Душа Бога. Том 1 — страница 23 из 63

Глава 3Матфей Исидорти

Умирать – это очень больно. И очень, очень страшно. Ты не веришь в это до самого последнего момента; пока ты жив – ты бессмертен.

То, что было человеком по имени Матфей Исидорти, открыло глаза. Вернее, осознало себя и окружающее.

Вокруг плескался густой серый туман. И тело – оно всё словно состояло из того же тумана, лёгкое, невесомое. Серые занавесы скрывали небо, и всё вокруг было серым; он оглянулся – и увидал на краткий миг сквозь дымку распростёртое на камнях тело и скорчившуюся возле него фигуру, как будто бы женскую.

«Это же я. Это я лежу, – вдруг подумал он. – Я умер».

Он не помнил, как звали женщину, не помнил, кто она – жена, мать, сестра, дочь?..

Он помнил лишь своё имя, но зато его он помнил твёрдо. Матфей Исидорти, и путь свой он завершил не по своей воле и не поддавшись злому недугу.

И теперь за спиной – тень прошлой жизни, застывшая, словно полусмытая роспись на серой стене.

А впереди?

Впереди лежало что-то вроде болотистой низины, затянутой пеленой низкого стелющегося тумана; ещё дальше – виднелась гряда невысоких холмов. И там, на ней, темнели стены и крыша низкого бревенчатого дома.

Матфей сделал шаг, другой – ноги, казалось, шли, хотя, если опустить взгляд, внизу не было ничего, кроме колыхающихся серых волн.

Дом притягивал. И отчего-то Матфей знал – ему непременно нужно там оказаться.

Он пошёл. Через холодное болото – он чувствовал ледяную воду вокруг щиколоток, но не видел её. Слышал шелест сухого тростника – и тоже ничего не видел.

А потом миновал низину, поднялся на холм, упёрся в плетень. Окна дома, непроглядно-чёрные, слепо уставились на него; стылый воздух, промозглый, словно тут стояла вечная осень, накрытая внезапным заморозком.

Окна, словно пустые глазницы черепа; низкая широкая дверь, как для гнома деланная, приоткрыта, в щели – кромешный мрак.

– Эй, – сказала память Матфея Исидорти. – Эй, – сказала она, и Матфей удивился, услыхав собственный голос.

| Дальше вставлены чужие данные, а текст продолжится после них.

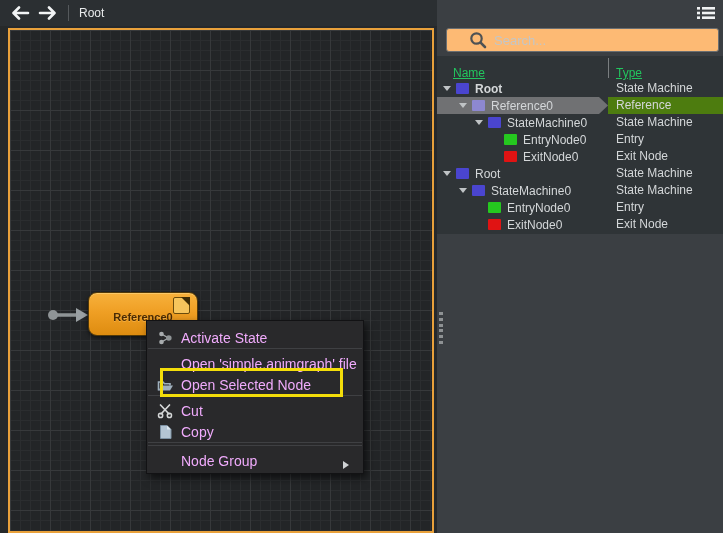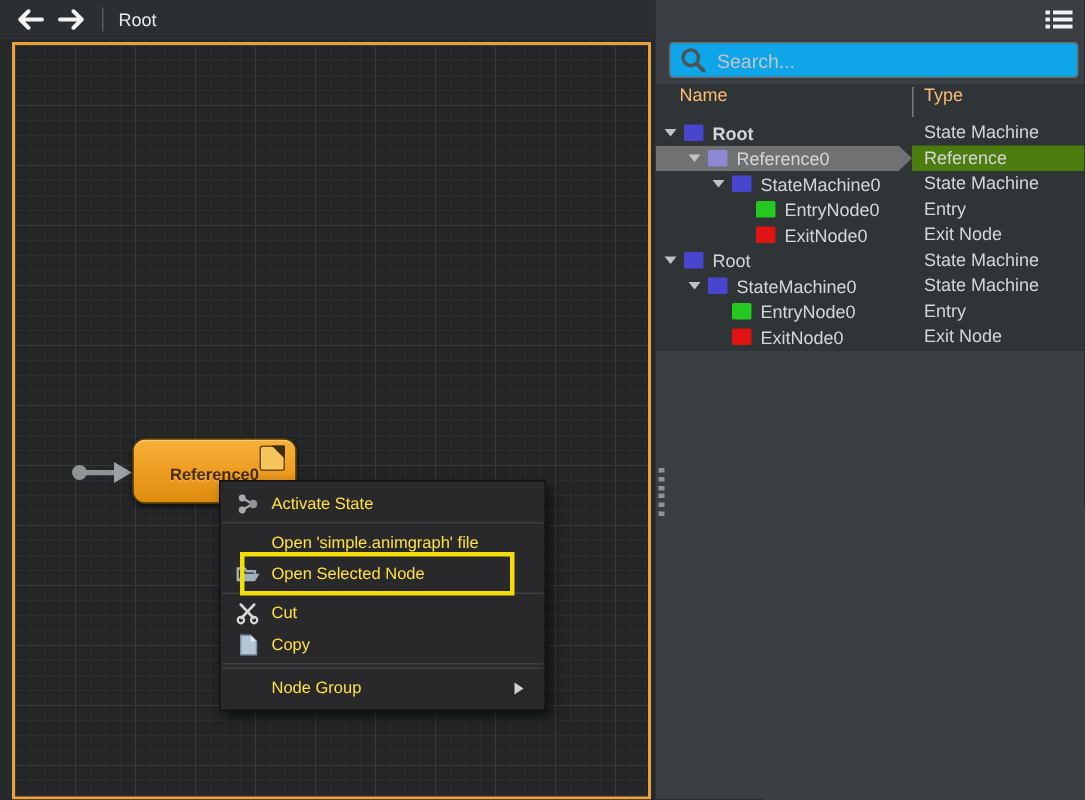--- a/index.html
+++ b/index.html
@@ -87,8 +87,9 @@
   .list-icon-btn { position:absolute; top:4px; right:6px; width:22px; height:18px; cursor:pointer; }
   .search-box {
     position:absolute; left:9px; top:28px; width:273px; height:24px;
-    background:#0ea5e9; border-radius:3px; display:flex; align-items:center;
+    background:#fdba74; border-radius:3px; display:flex; align-items:center;
     border:1px solid #6a6e71;
+    padding-left:16px;
   }
   .search-box svg { margin-left:5px; }
   .search-input {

Я могу говорить? После смерти?

После смерти…

Мысль была проста, груба, но никаких чувств не вызвала. После смерти – и всё тут.

Надо идти.

Матфей протянул руку – и это была его настоящая рука, не призрачная. Рука, как он её помнил. Опустил взгляд – по сухой траве шагали его настоящие ноги. Поднялся по ступеням, толкнул дверь – тяжёлая створка жалобно и сердито заскрипела.

Он шагнул – нет, вплыл в темноту.

– Эй, – повторил он в третий раз.

И на сей раз ему ответили.

– Заходи, – хрипло раздалось из тьмы. – Заходи, присаживайся. Сейчас лучину засвечу.

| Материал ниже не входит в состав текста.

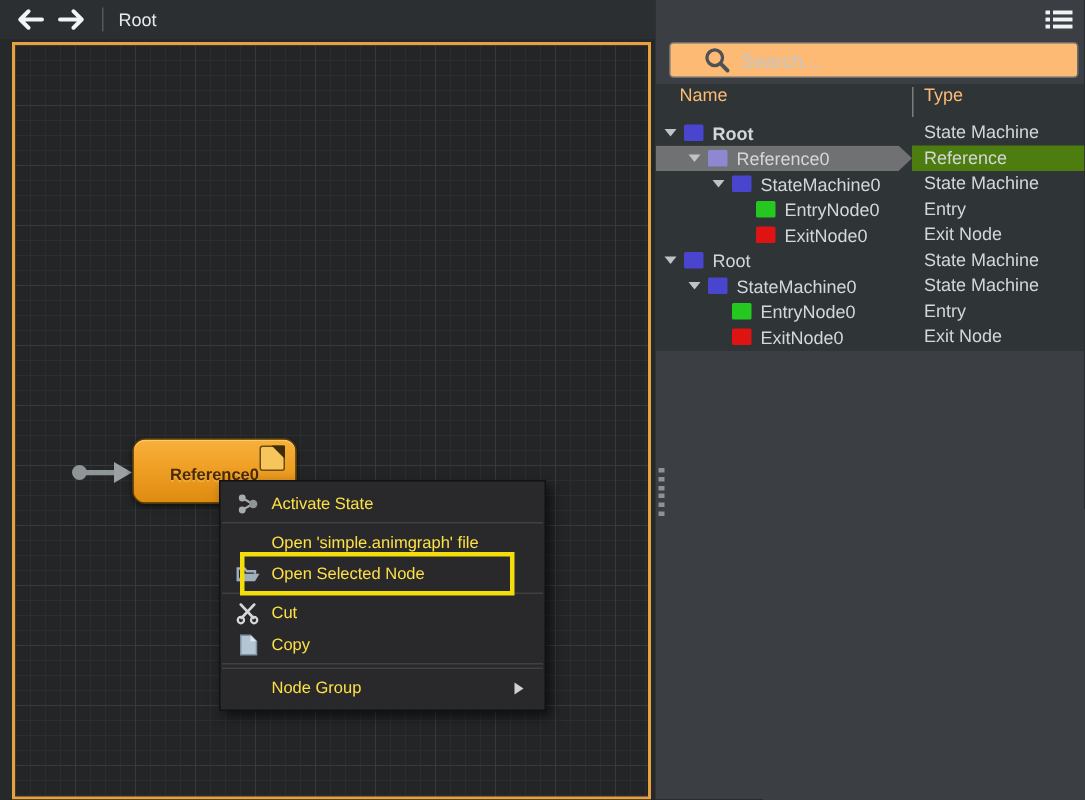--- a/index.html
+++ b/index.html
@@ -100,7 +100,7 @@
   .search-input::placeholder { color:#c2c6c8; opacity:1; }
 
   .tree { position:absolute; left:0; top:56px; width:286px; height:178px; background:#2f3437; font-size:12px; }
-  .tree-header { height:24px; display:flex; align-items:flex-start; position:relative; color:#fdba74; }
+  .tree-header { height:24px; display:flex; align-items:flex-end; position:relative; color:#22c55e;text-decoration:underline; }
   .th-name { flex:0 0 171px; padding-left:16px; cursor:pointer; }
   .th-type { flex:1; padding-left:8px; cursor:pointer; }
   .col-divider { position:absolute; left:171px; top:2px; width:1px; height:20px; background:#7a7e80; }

Что-то скрипнуло, стукнуло, вспыхнул крошечный огонёк – частица живого пламени среди вековечного мрака.

Матфей увидел широкий длинный стол, лавки, камин.

И массивного широкоплечего хозяина, с головой не то наголо обритой, не то просто лысой.

– Садись, – вздохнул тот.

Матфей повиновался. Он ничего не понимал и даже не думал.

– Угостить тебя с дороги, считай, и нечем. Но хлеба горбушка да квас найдутся. Ешь, ешь. Умаялся, приятель, вижу. Трудна она нынче стала, дорога-то, груз памяти сбрасывать приходится. Ничего, с этим помогу – отведай моего хлебушка, не побрезгуй.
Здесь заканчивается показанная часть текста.